If you and your manuscript were fictional characters, which ones would you be and why?

Wowsers - nearly 2 weeks since my last post. Just a brief one to say hello, to assure you I'm still here.

The 500 words on each day off thing isn't really happening as easily as I'd like, but words are being written, just not so many for The Book as I thought. I fall in and out of love with this project very easily, and the 500-words were meant to encourage me to consistently work on it, along with my usual stash of short stories.

But a new incentive presented itself when my filmmaker friend Miles told me he's working on a novel and he'd like me to read the first chapter - Sure, I said, and hey - I'll send you the first section of my book too, and - let's have a deadline - howzabout 31st August? Sorted.

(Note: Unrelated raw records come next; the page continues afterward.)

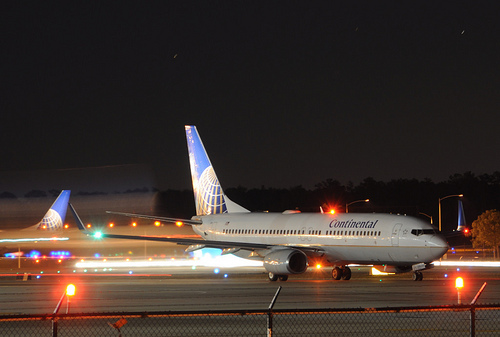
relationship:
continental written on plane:
[328, 217, 380, 229] [68, 123, 452, 282]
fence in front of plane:
[1, 302, 499, 337] [68, 123, 452, 282]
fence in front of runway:
[1, 302, 499, 337] [1, 266, 499, 335]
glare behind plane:
[76, 250, 270, 272] [68, 123, 452, 282]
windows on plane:
[221, 227, 383, 238] [68, 123, 452, 282]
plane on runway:
[68, 123, 452, 282] [1, 266, 499, 335]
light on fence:
[63, 281, 78, 314] [1, 302, 499, 337]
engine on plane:
[263, 247, 310, 276] [68, 123, 452, 282]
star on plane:
[401, 228, 409, 236] [68, 123, 452, 282]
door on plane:
[390, 221, 403, 248] [68, 123, 452, 282]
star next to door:
[401, 228, 409, 236] [390, 221, 403, 248]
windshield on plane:
[410, 226, 440, 237] [68, 123, 452, 282]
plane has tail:
[68, 123, 452, 282] [183, 123, 243, 214]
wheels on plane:
[330, 266, 352, 280] [68, 123, 452, 282]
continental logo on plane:
[328, 217, 380, 229] [68, 123, 452, 282]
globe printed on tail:
[196, 164, 228, 215] [183, 123, 243, 214]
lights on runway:
[6, 249, 76, 265] [1, 266, 499, 335]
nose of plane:
[407, 219, 451, 267] [68, 123, 452, 282]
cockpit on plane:
[402, 215, 437, 242] [68, 123, 452, 282]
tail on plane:
[183, 123, 243, 214] [68, 123, 452, 282]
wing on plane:
[67, 201, 324, 253] [68, 123, 452, 282]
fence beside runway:
[1, 302, 499, 337] [1, 266, 499, 335]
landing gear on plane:
[408, 265, 426, 283] [68, 123, 452, 282]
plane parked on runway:
[68, 123, 452, 282] [1, 266, 499, 335]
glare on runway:
[76, 250, 270, 272] [1, 266, 499, 335]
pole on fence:
[267, 283, 284, 310] [1, 302, 499, 337]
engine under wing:
[263, 247, 310, 276] [67, 201, 324, 253]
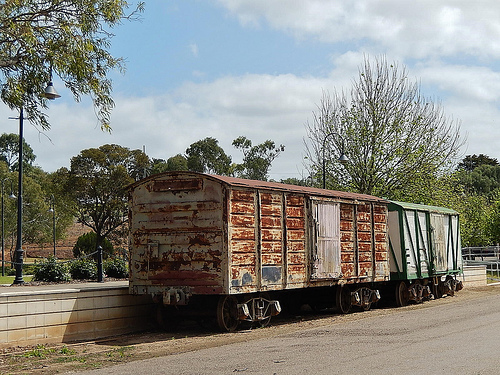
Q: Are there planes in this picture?
A: No, there are no planes.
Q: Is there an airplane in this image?
A: No, there are no airplanes.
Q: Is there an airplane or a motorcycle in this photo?
A: No, there are no airplanes or motorcycles.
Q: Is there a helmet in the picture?
A: No, there are no helmets.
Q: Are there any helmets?
A: No, there are no helmets.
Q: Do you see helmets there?
A: No, there are no helmets.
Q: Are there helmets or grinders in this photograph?
A: No, there are no helmets or grinders.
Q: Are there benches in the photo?
A: No, there are no benches.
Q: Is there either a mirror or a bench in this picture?
A: No, there are no benches or mirrors.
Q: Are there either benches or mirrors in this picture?
A: No, there are no benches or mirrors.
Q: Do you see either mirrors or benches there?
A: No, there are no benches or mirrors.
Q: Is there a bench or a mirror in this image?
A: No, there are no benches or mirrors.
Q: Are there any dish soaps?
A: No, there are no dish soaps.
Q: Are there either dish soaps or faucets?
A: No, there are no dish soaps or faucets.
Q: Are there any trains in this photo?
A: Yes, there is a train.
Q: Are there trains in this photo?
A: Yes, there is a train.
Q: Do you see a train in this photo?
A: Yes, there is a train.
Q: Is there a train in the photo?
A: Yes, there is a train.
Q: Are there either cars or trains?
A: Yes, there is a train.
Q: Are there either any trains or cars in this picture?
A: Yes, there is a train.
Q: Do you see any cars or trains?
A: Yes, there is a train.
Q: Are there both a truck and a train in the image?
A: No, there is a train but no trucks.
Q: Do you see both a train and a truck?
A: No, there is a train but no trucks.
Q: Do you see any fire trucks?
A: No, there are no fire trucks.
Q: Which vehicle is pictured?
A: The vehicle is a train.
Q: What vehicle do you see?
A: The vehicle is a train.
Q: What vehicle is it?
A: The vehicle is a train.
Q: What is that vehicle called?
A: This is a train.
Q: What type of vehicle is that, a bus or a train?
A: This is a train.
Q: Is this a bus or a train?
A: This is a train.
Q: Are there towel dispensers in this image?
A: No, there are no towel dispensers.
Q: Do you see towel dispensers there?
A: No, there are no towel dispensers.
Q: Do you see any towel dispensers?
A: No, there are no towel dispensers.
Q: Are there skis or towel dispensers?
A: No, there are no towel dispensers or skis.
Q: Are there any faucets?
A: No, there are no faucets.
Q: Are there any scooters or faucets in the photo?
A: No, there are no faucets or scooters.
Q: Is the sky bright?
A: Yes, the sky is bright.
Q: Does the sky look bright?
A: Yes, the sky is bright.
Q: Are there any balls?
A: No, there are no balls.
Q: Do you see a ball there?
A: No, there are no balls.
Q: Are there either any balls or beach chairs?
A: No, there are no balls or beach chairs.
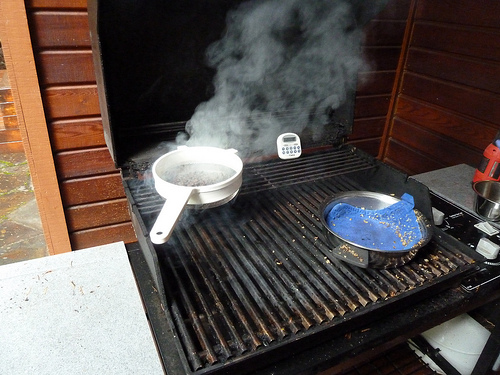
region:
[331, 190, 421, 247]
dirty blue pot holder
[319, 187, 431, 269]
stainless steel bowl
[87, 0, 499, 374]
black barbecue grill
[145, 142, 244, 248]
white plastic camping pan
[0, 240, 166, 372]
white plastic cutting board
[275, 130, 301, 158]
small white kitchen timer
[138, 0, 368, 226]
cloud of white smoke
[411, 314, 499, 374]
white plastic container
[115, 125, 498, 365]
This is a kitchen grill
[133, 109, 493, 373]
This is a kitchen grill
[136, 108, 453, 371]
This is a kitchen grill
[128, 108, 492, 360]
This is a kitchen grill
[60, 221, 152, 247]
This is a brick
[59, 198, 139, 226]
This is a brick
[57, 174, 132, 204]
This is a brick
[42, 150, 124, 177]
This is a brick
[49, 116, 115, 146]
This is a brick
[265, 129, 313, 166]
timer on back of grill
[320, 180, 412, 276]
steel pan on grill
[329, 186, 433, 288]
blue cloth in pan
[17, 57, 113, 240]
brown wall behind grill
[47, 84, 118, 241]
wooden slats on wall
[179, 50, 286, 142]
smoke rising from pan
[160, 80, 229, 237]
white pan on grill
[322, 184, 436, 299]
steel pan on grill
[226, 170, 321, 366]
black bars on grill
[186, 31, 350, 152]
steam rising from pan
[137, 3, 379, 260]
smoke over a grill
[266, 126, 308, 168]
a timer over a grill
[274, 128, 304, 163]
the timer is white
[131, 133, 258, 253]
a strainer over a grill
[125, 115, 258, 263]
a bowl on a grill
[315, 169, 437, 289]
a pot on a grill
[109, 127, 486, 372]
a square outdoor grill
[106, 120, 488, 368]
the grill is black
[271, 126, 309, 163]
a small white timer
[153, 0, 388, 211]
smoke in the air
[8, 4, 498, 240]
a brown wooden wall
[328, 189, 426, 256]
blue item on pot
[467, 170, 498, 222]
silver bowl on the side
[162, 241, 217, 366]
black metal rail on the grill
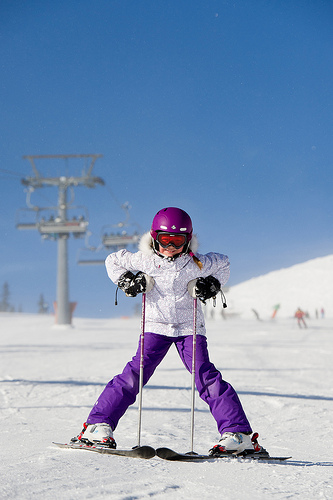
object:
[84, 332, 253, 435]
snowpants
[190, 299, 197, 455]
poles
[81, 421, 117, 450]
shoes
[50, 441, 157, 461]
skis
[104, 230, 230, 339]
jacket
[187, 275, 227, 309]
gloves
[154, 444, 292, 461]
board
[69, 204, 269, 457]
girl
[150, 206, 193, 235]
helmet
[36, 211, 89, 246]
ski lift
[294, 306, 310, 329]
people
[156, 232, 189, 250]
goggles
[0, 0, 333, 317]
sky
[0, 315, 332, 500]
ground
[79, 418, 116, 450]
foot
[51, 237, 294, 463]
outfit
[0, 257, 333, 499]
snow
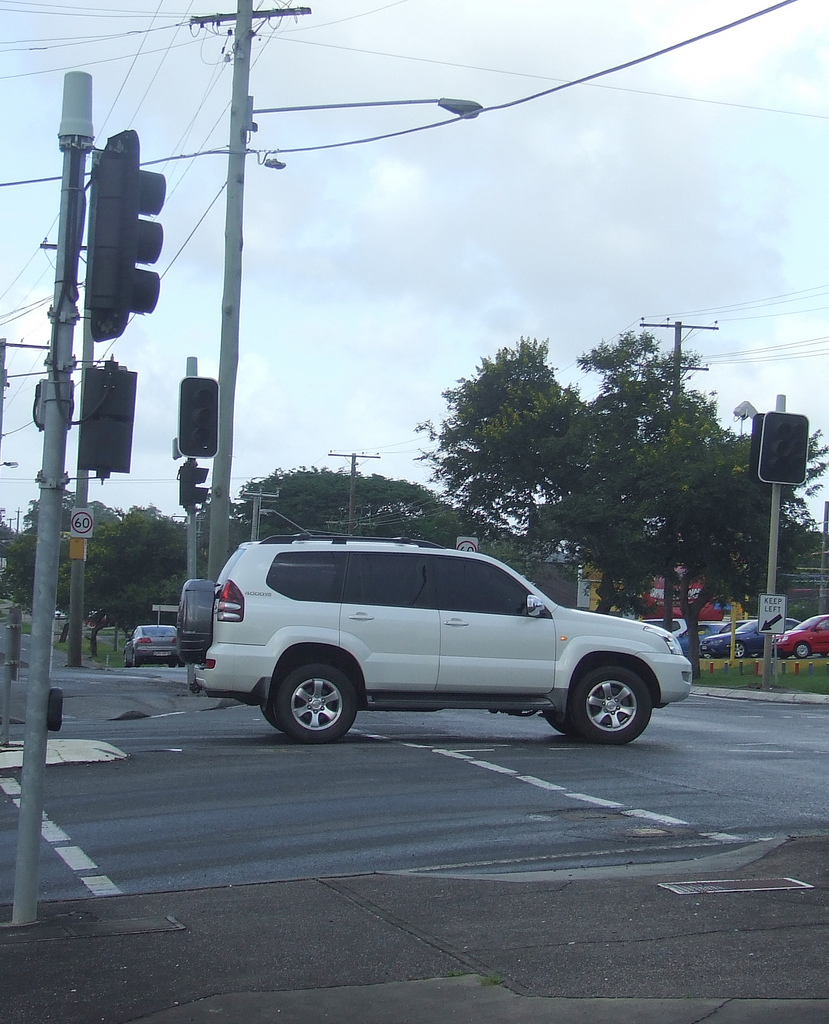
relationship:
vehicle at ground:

So in 10 days or so I'll send him the rough and very first-drafty draft of the beginning of The Book. I might even tell you what the fook The Book is (not a novel, not exactly non fiction, seriously not a memoir) instead of all the smoke and mirrors. It's the way I said I fall in and out of love with it - writing about it here is like commitment. I'm like Nick in Coronation Street (I realise that might be relevant to less than 1% of anyone reading) afraid of committing to Natasha. I'm such a user.

Ahem.

If you and your manuscript were fictional characters, which ones would you be and why?

8 comments:

Clowncar said...

I am Ahab. The novel is the Great White Whale.

Rachel Fenton said...

I'd be James because he's a reserved thinker and an idealist who loses his inhibitions at the point when the real me would leg it!

What about you, Teresa?

Teresa Stenson said...

Pay attention, Rachel - the Coronation Street comparison? :)

Thanks both for joining in, I didn't plan to ask that question, or indeed to draw on Corrie to discuss my book-writing.

Rachel Fenton said...

Ah, I see now..but when I read it before I took note of the Corrie ref and "relevant to less than 1%" and drifted on my way....I don't have telly!
Haha!

Now I feel daft! Dum de dum....

Not feeling on the ball lately...

Teresa Stenson said...

Don't have a telly? How do you waste (most of) your evenings???

Not on the ball - hope things are okay with you? Busy being Mum, writing a novel, all that jazz?

Rachel Fenton said...

Currently wasting time getting to know some screenwriting software and reading film scripts - and loving it! Going to waste some more time adapting my novels to screenplays. Sometimes I just read tosh on tinterweb and sometimes I just read. Sometimes I even watch a film (albeit on laptop!). I am a big fan of Edward Norton and harbour secret dreams of him wanting to produce a screenplay of mine!! Thank you for asking (not sure I was really meant to answer....)

Obviously Corrie's the way to go with time wastage though!

Dan Purdue said...

My novel is the Predator. I am Arnie. We chase one another around in the jungle that is my imagination. The Predator/novel (Predavel?) keeps hiding from me, and I can't work out what shape it's supposed to be, or where it's going. Sometimes the tables are turned - the Predavel jumps out at me from unexpected places, and I can't remember which one of us is supposed to be in charge. There's a strong possibility that it will kill me. One of these days I shall smear myself in mud, and trap the Predavel under a massive tree trunk, and then, somehow, everything will turn out all right.

Teresa Stenson said...

Rachel - sounds good, adapting - will be an interesting process I'd wager. Let us know how you get on. Especially with getting Norton on board.

Dan - even though I haven't seen Predator, your description of your antics with Predavel are so intense and high octane I feel like I have. How far off Mud Stage are you? Should we alert anyone?

The Nick (me) and Natasha (the book) saga in Corrie has taken an interesting turn with Natasha (the book) pretending to be pregnant to keep Nick (me) interested. Entrapment, that is.